你不知道周谙是如何看待你的,但应该是把你当做妓女之类的看待吧。
不过无所谓了,你其实流浪了差不多快一年的时间才遇到的周谙。
你一直到处打工,你就是在一个冬天,在饭店的后街丢垃圾时撞见的周谙。
当时的周谙在杀人。
啊,没错,的确是在杀人。
在法治社会手握枪支,他的面前已经倒下了一个男人,遍地的鲜血,还有另外两个跪在他的面前,脸上满是灰败的绝望,面对死亡,甚至连求饶都不敢。

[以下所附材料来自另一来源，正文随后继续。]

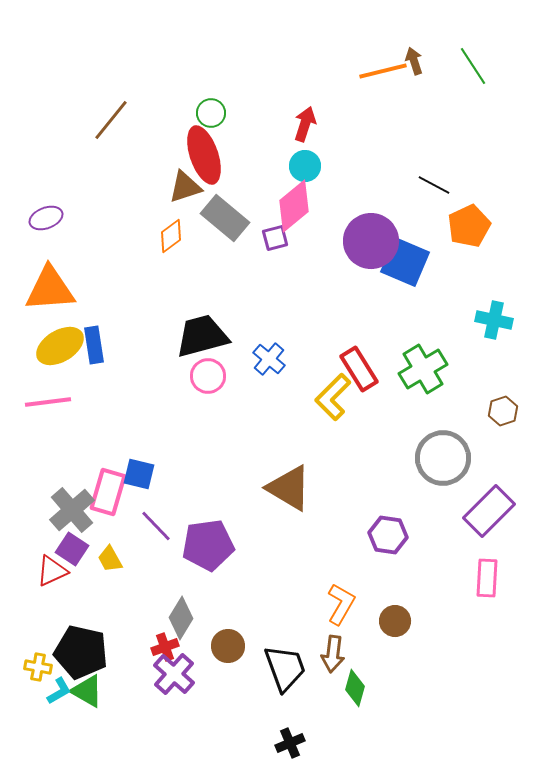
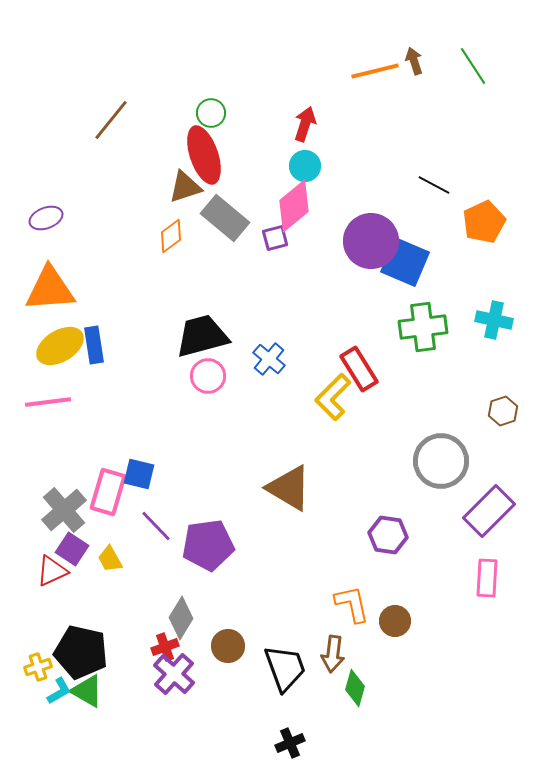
orange line at (383, 71): moved 8 px left
orange pentagon at (469, 226): moved 15 px right, 4 px up
green cross at (423, 369): moved 42 px up; rotated 24 degrees clockwise
gray circle at (443, 458): moved 2 px left, 3 px down
gray cross at (72, 510): moved 8 px left
orange L-shape at (341, 604): moved 11 px right; rotated 42 degrees counterclockwise
yellow cross at (38, 667): rotated 28 degrees counterclockwise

你被吓得手中的垃圾直接掉落在地,发出的声音吸引到了周谙。
“带下去。”
那两个男人被他身侧拥护着的保镖们押了下去。
而周谙,则是一步一步地靠近了你。
时至今日,你也没想通,怎么会有人在看见穿着脏兮兮的饭店服饰,一身的油烟味,头发枯黄,没胸没屁股的这样的你感兴趣。
当时已经快到冬至了,周谙穿着灰色的毛呢大衣,手上还戴着一双黑色的皮手套,仅仅一个眼神便吓得你连立刻转身逃跑的力气都没有了。
“叫什么名字。”
你不喜欢你的名字,你羞耻于向别人说出你的名字。
身量极高的男人,看着脏兮兮的你,忽然来了兴趣,看起来像个没成年的孩子,眼里的恐惧压也压不住,却还是强撑着站在他面前。
“没有名字。”你说。
周谙从口袋里拿出一根烟点燃,“是吗?没有名字。”
你低下了头,放在身侧的手不停地在颤抖,“先生,我不会说出去的,求求你不要杀我。”
周谙嗤笑出声,“我看起来很像那种平白无故乱杀人的人?”
烟草的气息涌到你的鼻间,和你以前在饭店里闻到的那些烟完全不一样的味道,你想,这可能就是金钱的味道吧。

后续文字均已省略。